[Records from a dataset]
((

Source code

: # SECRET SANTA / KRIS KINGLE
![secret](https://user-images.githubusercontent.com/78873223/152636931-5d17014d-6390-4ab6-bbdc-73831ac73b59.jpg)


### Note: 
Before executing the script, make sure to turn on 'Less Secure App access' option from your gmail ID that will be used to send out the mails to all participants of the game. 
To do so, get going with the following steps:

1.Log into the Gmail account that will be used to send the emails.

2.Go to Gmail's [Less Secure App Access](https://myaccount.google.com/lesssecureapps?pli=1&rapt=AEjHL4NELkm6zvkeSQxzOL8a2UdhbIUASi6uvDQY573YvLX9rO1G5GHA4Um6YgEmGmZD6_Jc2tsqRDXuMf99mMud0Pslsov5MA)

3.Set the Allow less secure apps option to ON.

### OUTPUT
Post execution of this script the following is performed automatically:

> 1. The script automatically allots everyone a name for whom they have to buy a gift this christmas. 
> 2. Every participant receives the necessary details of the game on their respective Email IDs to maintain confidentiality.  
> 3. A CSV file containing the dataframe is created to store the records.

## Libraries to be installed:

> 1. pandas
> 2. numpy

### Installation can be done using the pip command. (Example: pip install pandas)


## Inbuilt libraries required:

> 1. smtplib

))
((

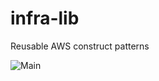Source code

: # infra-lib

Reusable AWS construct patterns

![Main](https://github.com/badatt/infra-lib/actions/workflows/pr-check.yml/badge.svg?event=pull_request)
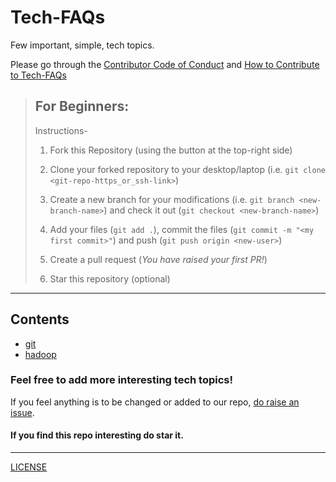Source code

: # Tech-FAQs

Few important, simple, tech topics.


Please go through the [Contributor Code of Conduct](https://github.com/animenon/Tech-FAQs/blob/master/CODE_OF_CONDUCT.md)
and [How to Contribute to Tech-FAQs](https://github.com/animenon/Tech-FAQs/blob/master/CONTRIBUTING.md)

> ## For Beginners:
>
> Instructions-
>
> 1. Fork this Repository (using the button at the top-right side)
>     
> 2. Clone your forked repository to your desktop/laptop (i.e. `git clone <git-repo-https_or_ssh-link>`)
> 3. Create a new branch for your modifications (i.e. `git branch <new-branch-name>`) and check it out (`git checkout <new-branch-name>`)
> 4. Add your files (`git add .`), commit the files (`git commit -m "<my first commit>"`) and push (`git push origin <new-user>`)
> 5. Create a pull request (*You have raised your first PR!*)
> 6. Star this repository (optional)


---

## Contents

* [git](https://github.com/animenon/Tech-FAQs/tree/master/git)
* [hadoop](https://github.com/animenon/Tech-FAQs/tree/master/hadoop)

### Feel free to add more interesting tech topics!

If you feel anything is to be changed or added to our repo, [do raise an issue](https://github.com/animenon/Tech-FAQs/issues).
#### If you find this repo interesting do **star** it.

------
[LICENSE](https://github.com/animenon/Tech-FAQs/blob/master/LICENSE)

))

Your goal:
Rewrite the material from the line that has "Reusable AWS construct patterns" through the line that has "Few important, simple, tech topics.", with "Reusable" replaced by "Modular" and everything else unchanged. Leave the pictures out of the answer.

Task answer:
Modular AWS construct patterns

![Main](https://github.com/badatt/infra-lib/actions/workflows/pr-check.yml/badge.svg?event=pull_request)
Source code

: # Tech-FAQs

Few important, simple, tech topics.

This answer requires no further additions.